## Problem description
Please repeat the lines below, exactly and only, from the one that holds "SHOP SCRIPPS" through the one that holds "with fellow".
··· Information given
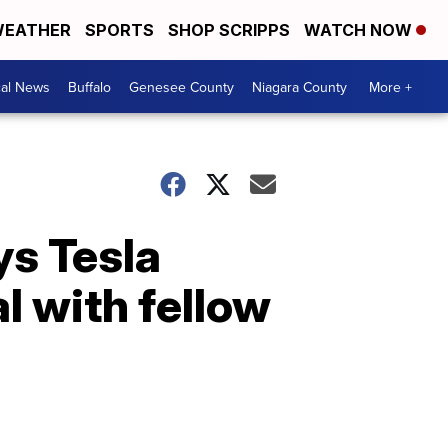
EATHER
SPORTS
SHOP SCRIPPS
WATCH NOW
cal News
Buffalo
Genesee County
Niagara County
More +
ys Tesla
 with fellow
······
··· Information given
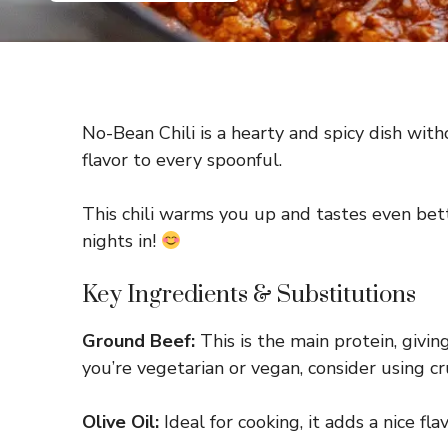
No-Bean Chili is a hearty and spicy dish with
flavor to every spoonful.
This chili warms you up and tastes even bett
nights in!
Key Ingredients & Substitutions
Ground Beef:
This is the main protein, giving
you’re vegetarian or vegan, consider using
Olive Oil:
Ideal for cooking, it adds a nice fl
······
## Exercise response
SHOP SCRIPPS
WATCH NOW
cal News
Buffalo
Genesee County
Niagara County
More +
ys Tesla
 with fellow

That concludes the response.